Alors que la Little League World Series 2026 vient de commencer, en Pennsylvanie, des sites offshore proposent de miser sur des joueurs âgés d’à peine 10 ans.
Une idée lumineuse : après les courses hippiques, les actions, les cryptomonnaies, les feux de forêts, pourquoi ne pas spéculer sur le prochain lancer d’un enfant qui vient tout juste d’apprendre à tenir sa batte ?

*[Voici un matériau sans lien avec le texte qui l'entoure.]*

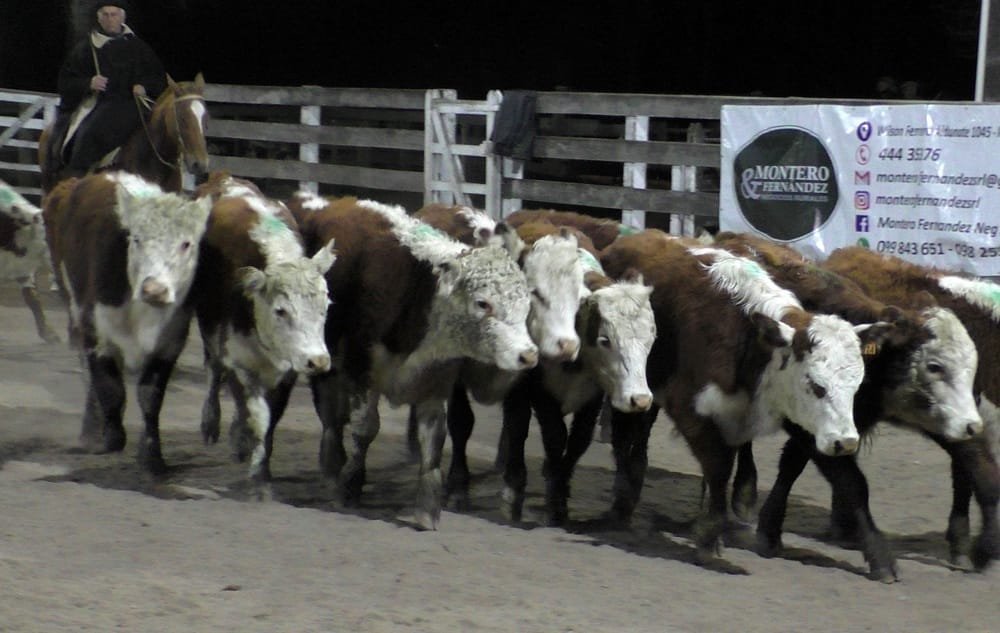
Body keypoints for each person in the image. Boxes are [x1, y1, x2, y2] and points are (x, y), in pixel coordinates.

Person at [54, 1, 166, 174]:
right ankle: (75, 179)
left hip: (136, 105)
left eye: (114, 14)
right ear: (99, 19)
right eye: (105, 15)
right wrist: (88, 83)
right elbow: (66, 82)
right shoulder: (85, 49)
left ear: (122, 17)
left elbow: (158, 78)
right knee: (88, 135)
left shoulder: (139, 48)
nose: (110, 19)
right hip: (101, 104)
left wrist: (145, 87)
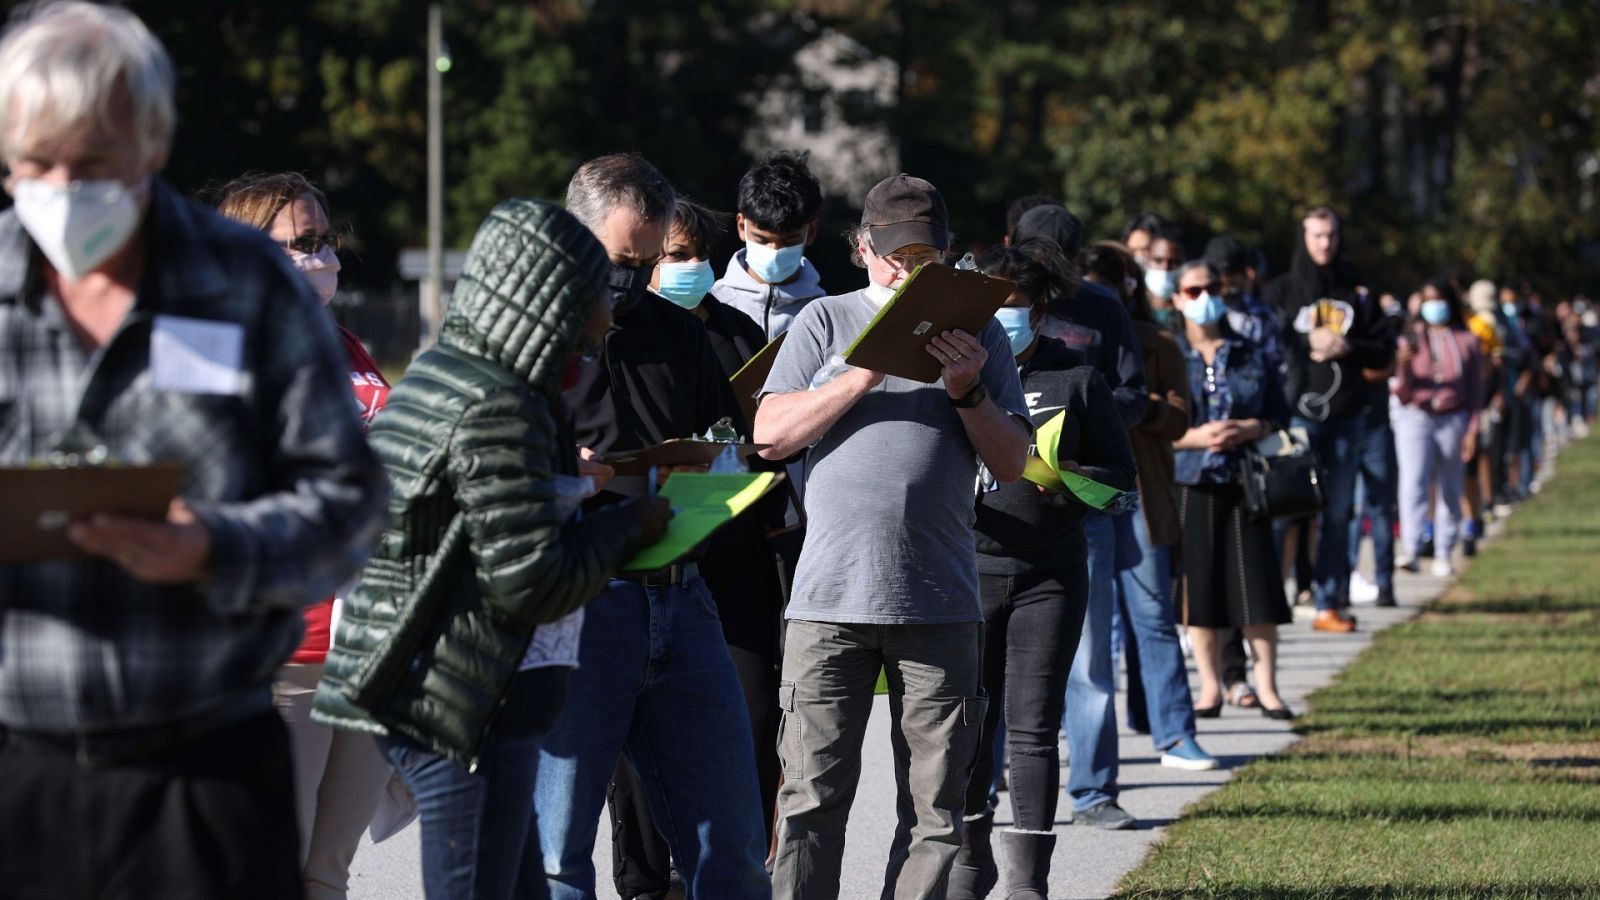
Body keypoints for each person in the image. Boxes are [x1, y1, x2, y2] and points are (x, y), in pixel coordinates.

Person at [0, 5, 390, 897]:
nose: (62, 187)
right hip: (22, 762)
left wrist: (216, 547)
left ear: (153, 141)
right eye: (34, 162)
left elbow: (350, 507)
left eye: (93, 160)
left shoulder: (245, 287)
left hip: (208, 757)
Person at [312, 199, 674, 900]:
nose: (609, 312)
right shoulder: (496, 403)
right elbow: (530, 581)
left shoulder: (454, 375)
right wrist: (631, 526)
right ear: (545, 300)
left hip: (462, 698)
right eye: (594, 293)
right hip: (460, 703)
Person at [755, 173, 1031, 898]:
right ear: (862, 249)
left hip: (938, 601)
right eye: (895, 257)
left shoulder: (980, 332)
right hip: (828, 601)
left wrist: (968, 391)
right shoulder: (824, 319)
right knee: (809, 801)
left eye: (924, 259)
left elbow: (1013, 463)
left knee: (935, 813)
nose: (908, 271)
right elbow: (770, 435)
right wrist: (864, 370)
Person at [533, 153, 770, 900]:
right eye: (618, 262)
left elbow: (730, 450)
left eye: (645, 263)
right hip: (576, 604)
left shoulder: (678, 333)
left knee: (732, 852)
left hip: (681, 597)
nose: (631, 280)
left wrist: (716, 475)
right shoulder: (524, 338)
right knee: (555, 858)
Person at [217, 172, 396, 900]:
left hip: (370, 645)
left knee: (327, 871)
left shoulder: (347, 346)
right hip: (285, 651)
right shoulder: (225, 354)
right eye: (298, 243)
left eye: (324, 241)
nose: (318, 257)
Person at [607, 196, 790, 900]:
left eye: (695, 256)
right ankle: (648, 883)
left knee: (744, 730)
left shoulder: (733, 333)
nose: (688, 268)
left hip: (728, 559)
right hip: (635, 566)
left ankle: (723, 870)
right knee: (634, 754)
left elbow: (746, 443)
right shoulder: (601, 332)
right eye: (671, 257)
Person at [950, 240, 1137, 900]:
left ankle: (1028, 881)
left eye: (1017, 307)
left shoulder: (1077, 378)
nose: (1004, 321)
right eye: (991, 308)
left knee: (1033, 730)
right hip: (967, 573)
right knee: (970, 729)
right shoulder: (948, 377)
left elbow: (1122, 486)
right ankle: (969, 864)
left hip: (1049, 577)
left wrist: (1075, 477)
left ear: (1039, 312)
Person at [1012, 202, 1150, 831]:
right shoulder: (988, 305)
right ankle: (983, 789)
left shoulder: (1101, 308)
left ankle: (1094, 791)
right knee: (989, 665)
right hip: (993, 522)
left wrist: (1083, 422)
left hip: (1077, 511)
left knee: (1091, 661)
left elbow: (1134, 393)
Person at [1085, 242, 1218, 766]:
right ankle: (1059, 748)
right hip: (1083, 490)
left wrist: (1139, 405)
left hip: (1139, 493)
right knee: (1085, 634)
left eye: (1107, 284)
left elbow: (1181, 419)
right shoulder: (1064, 335)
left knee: (1153, 616)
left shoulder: (1157, 341)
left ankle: (1174, 733)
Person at [1170, 261, 1297, 719]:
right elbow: (1150, 424)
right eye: (1194, 290)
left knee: (1256, 585)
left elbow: (1279, 413)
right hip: (1192, 479)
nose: (1205, 296)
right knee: (1199, 588)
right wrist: (1193, 437)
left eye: (1213, 287)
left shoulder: (1249, 351)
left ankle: (1268, 687)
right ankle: (1209, 688)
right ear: (1177, 298)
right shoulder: (1168, 354)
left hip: (1247, 478)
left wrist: (1248, 428)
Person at [1265, 206, 1391, 633]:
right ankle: (1268, 603)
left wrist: (1349, 346)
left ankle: (1328, 602)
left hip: (1347, 417)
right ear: (1303, 237)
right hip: (1294, 417)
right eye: (1317, 235)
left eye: (1331, 235)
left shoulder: (1358, 289)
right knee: (1281, 509)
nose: (1325, 243)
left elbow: (1385, 351)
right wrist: (1306, 340)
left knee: (1337, 514)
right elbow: (1267, 340)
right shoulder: (1282, 290)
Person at [1392, 280, 1485, 578]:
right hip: (1417, 415)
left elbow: (1475, 391)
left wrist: (1472, 430)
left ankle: (1444, 550)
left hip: (1453, 416)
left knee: (1450, 485)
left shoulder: (1468, 340)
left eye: (1439, 299)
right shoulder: (1411, 337)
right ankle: (1412, 546)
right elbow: (1401, 391)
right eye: (1428, 300)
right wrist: (1401, 365)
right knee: (1413, 482)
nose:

Aux États-Unis, ces paris sont illégaux, mais ils restent accessibles en quelques clics sur des plateformes opérant offshore, notamment depuis les Caraïbes, le Panama, le Costa Rica ou certains territoires tribaux canadiens.
La Little League rappelle qu’« il n’y a pas de place pour les paris sur les matchs et les joueurs de Little League, ni sur aucune compétition sportive de jeunes ». Ces rencontres doivent rester un lieu d’apprentissage, de camaraderie, de travail d’équipe et d’intégrité.

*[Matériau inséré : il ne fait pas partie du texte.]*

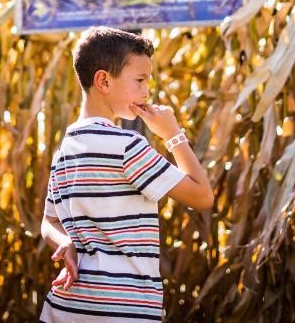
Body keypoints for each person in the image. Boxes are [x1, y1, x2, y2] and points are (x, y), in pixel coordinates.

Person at [40, 26, 215, 322]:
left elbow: (49, 221)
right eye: (140, 80)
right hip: (123, 309)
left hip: (68, 309)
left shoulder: (66, 148)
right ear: (103, 81)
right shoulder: (127, 147)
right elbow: (202, 196)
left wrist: (64, 243)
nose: (147, 91)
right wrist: (173, 135)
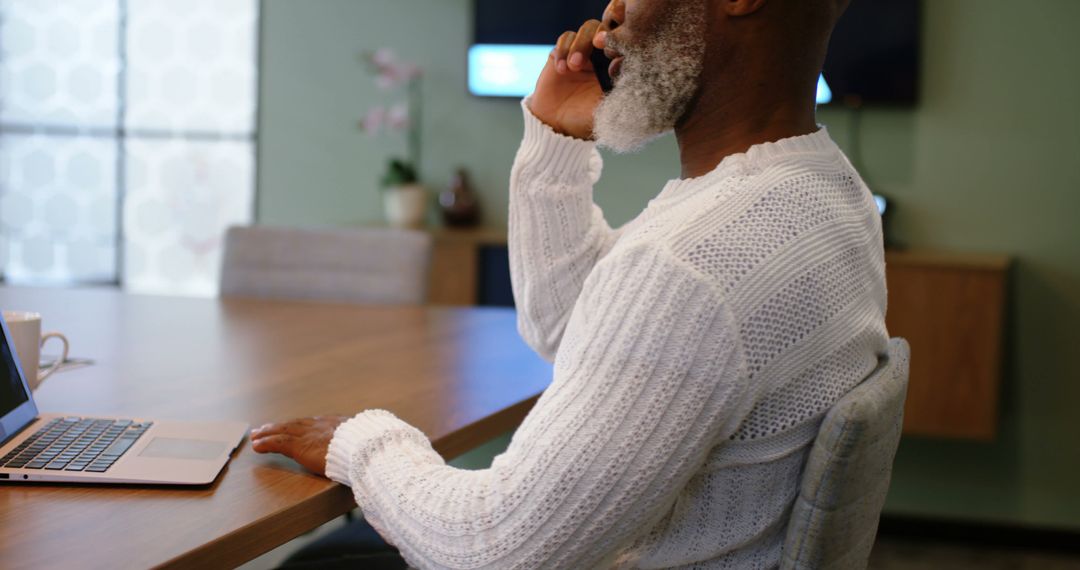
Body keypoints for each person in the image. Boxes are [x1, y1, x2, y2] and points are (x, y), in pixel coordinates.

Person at [252, 0, 887, 567]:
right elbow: (574, 330)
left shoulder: (695, 263)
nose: (612, 11)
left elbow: (494, 548)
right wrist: (555, 139)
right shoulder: (828, 195)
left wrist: (358, 443)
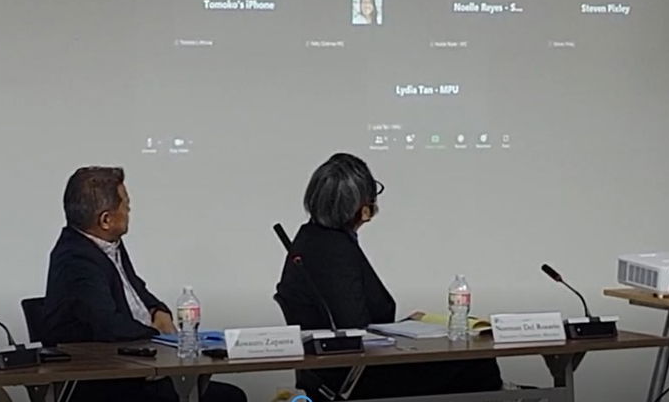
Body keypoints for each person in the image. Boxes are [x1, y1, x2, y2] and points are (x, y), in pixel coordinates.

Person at [275, 154, 503, 400]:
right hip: (354, 375)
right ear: (362, 206)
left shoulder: (311, 238)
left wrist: (402, 326)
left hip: (330, 373)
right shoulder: (335, 250)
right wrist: (398, 330)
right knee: (477, 363)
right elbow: (353, 329)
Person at [41, 167, 246, 402]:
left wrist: (157, 310)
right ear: (106, 219)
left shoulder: (108, 244)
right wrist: (156, 335)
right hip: (109, 383)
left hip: (136, 367)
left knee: (227, 396)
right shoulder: (75, 259)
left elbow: (136, 290)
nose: (129, 211)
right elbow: (107, 324)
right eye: (126, 205)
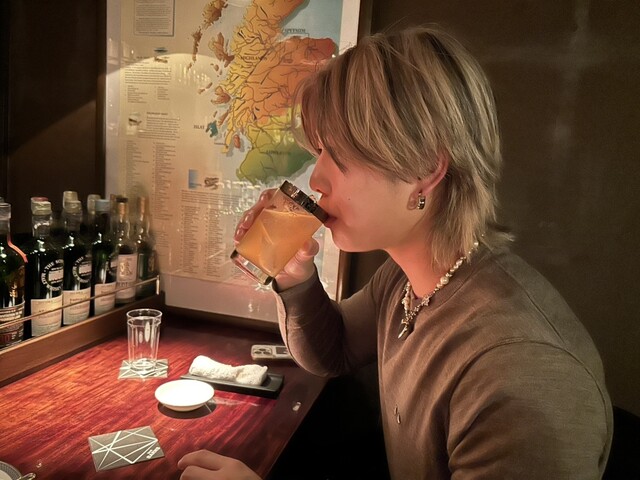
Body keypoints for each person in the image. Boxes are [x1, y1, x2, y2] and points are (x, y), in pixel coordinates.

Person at [179, 25, 613, 479]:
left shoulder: (522, 375)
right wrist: (294, 277)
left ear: (425, 169)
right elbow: (333, 351)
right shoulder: (408, 276)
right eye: (320, 151)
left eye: (339, 154)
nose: (317, 180)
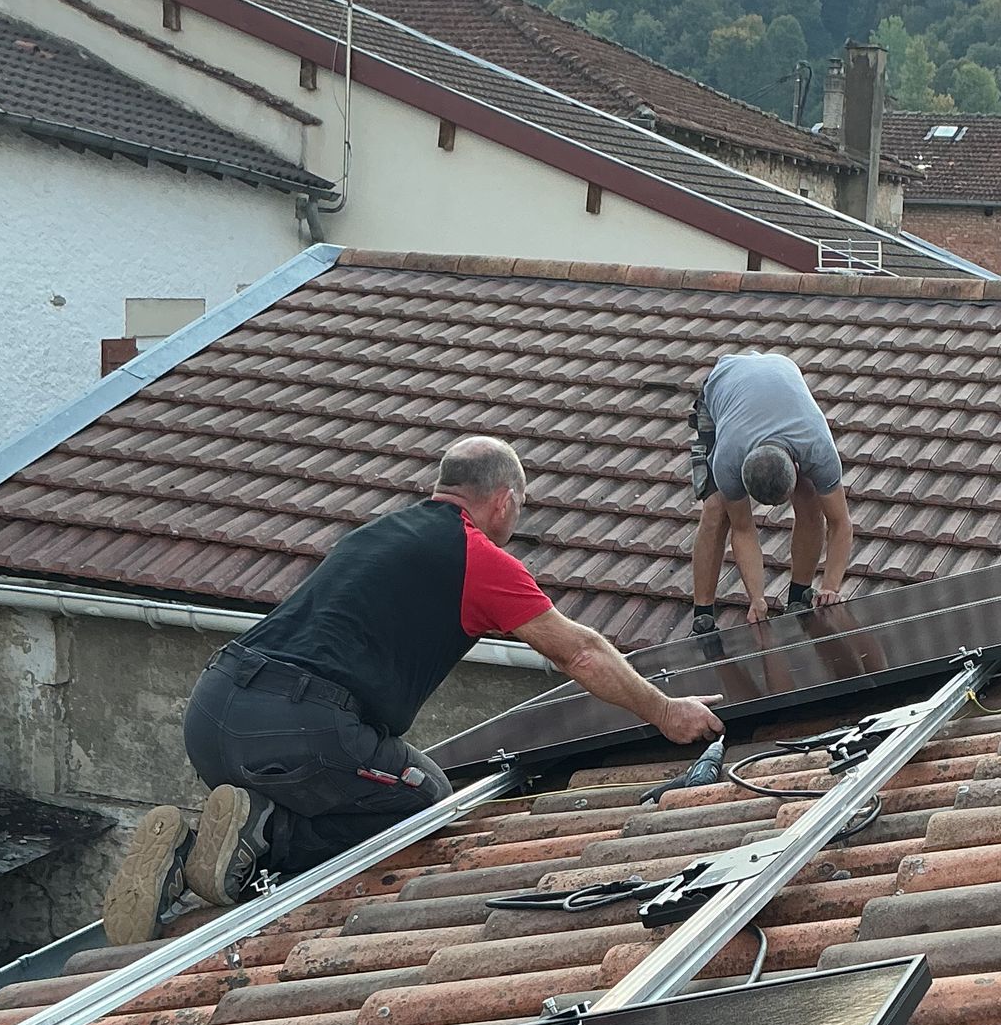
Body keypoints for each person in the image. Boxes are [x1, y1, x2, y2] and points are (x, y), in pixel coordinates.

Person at [102, 434, 724, 943]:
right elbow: (581, 652)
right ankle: (262, 836)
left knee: (346, 790)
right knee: (422, 802)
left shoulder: (375, 534)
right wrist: (665, 711)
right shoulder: (475, 556)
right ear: (504, 501)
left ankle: (190, 861)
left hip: (213, 712)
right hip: (299, 731)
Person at [689, 349, 853, 635]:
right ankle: (703, 614)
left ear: (795, 462)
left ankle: (799, 596)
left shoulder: (817, 446)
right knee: (717, 510)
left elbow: (840, 522)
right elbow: (743, 529)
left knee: (809, 495)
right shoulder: (728, 458)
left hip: (778, 373)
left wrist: (830, 586)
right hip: (724, 383)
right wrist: (757, 598)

L’entraîneur Andrew Navarro juge cette pratique « un peu ridicule » et estime qu’elle « ternit » l’esprit du jeu. L’analyste Bill Speros souligne que le plus inquiétant n’est pas forcément l’existence des cotes, mais le fait que quelqu’un prenne le temps de les calculer. Car les enfants jouent pour s’amuser, apprendre et grandir, pas pour servir de variables dans le tableur d’un bookmaker.